Task instructions → Copy out the lines below word for word, omitting the pictures.

Collected data
Segment Open
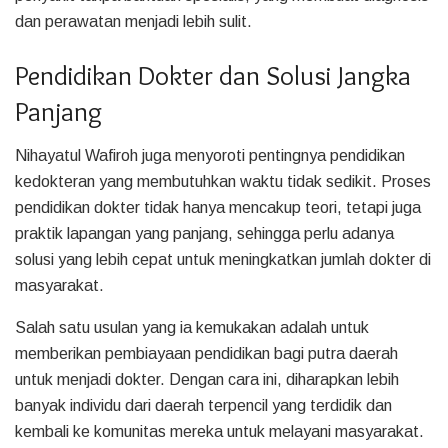
dan perawatan menjadi lebih sulit.
Pendidikan Dokter dan Solusi Jangka
Panjang
Nihayatul Wafiroh juga menyoroti pentingnya pendidikan
kedokteran yang membutuhkan waktu tidak sedikit. Proses
pendidikan dokter tidak hanya mencakup teori, tetapi juga
praktik lapangan yang panjang, sehingga perlu adanya
solusi yang lebih cepat untuk meningkatkan jumlah dokter di
masyarakat.
Salah satu usulan yang ia kemukakan adalah untuk
memberikan pembiayaan pendidikan bagi putra daerah
untuk menjadi dokter. Dengan cara ini, diharapkan lebih
banyak individu dari daerah terpencil yang terdidik dan
kembali ke komunitas mereka untuk melayani masyarakat.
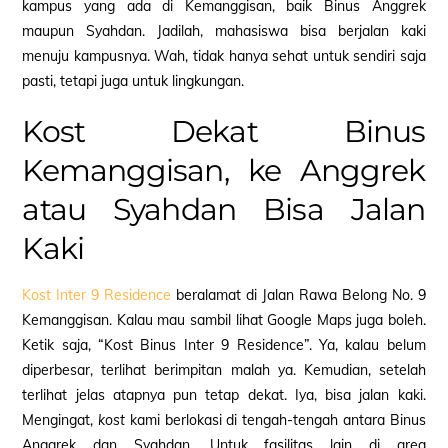
kampus yang ada di Kemanggisan, baik Binus Anggrek
maupun Syahdan. Jadilah, mahasiswa bisa berjalan kaki
menuju kampusnya. Wah, tidak hanya sehat untuk sendiri saja
pasti, tetapi juga untuk lingkungan.
Kost Dekat Binus
Kemanggisan, ke Anggrek
atau Syahdan Bisa Jalan
Kaki
Kost Inter 9 Residence
beralamat di Jalan Rawa Belong No. 9
Kemanggisan. Kalau mau sambil lihat Google Maps juga boleh.
Ketik saja, “Kost Binus Inter 9 Residence”. Ya, kalau belum
diperbesar, terlihat berimpitan malah ya. Kemudian, setelah
terlihat jelas atapnya pun tetap dekat. Iya, bisa jalan kaki.
Mengingat,
kost
kami berlokasi di tengah-tengah antara Binus
Anggrek dan Syahdan. Untuk fasilitas lain di area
Segment Closed
Output below →
dan perawatan menjadi lebih sulit.
Pendidikan Dokter dan Solusi Jangka
Panjang
Nihayatul Wafiroh juga menyoroti pentingnya pendidikan
kedokteran yang membutuhkan waktu tidak sedikit. Proses
pendidikan dokter tidak hanya mencakup teori, tetapi juga
praktik lapangan yang panjang, sehingga perlu adanya
solusi yang lebih cepat untuk meningkatkan jumlah dokter di
masyarakat.
Salah satu usulan yang ia kemukakan adalah untuk
memberikan pembiayaan pendidikan bagi putra daerah
untuk menjadi dokter. Dengan cara ini, diharapkan lebih
banyak individu dari daerah terpencil yang terdidik dan
kembali ke komunitas mereka untuk melayani masyarakat.
kampus yang ada di Kemanggisan, baik Binus Anggrek
maupun Syahdan. Jadilah, mahasiswa bisa berjalan kaki
menuju kampusnya. Wah, tidak hanya sehat untuk sendiri saja
pasti, tetapi juga untuk lingkungan.
Kost Dekat Binus
Kemanggisan, ke Anggrek
atau Syahdan Bisa Jalan
Kaki
Kost Inter 9 Residence
beralamat di Jalan Rawa Belong No. 9
Kemanggisan. Kalau mau sambil lihat Google Maps juga boleh.
Ketik saja, “Kost Binus Inter 9 Residence”. Ya, kalau belum
diperbesar, terlihat berimpitan malah ya. Kemudian, setelah
terlihat jelas atapnya pun tetap dekat. Iya, bisa jalan kaki.
Mengingat,
kost
kami berlokasi di tengah-tengah antara Binus
Anggrek dan Syahdan. Untuk fasilitas lain di area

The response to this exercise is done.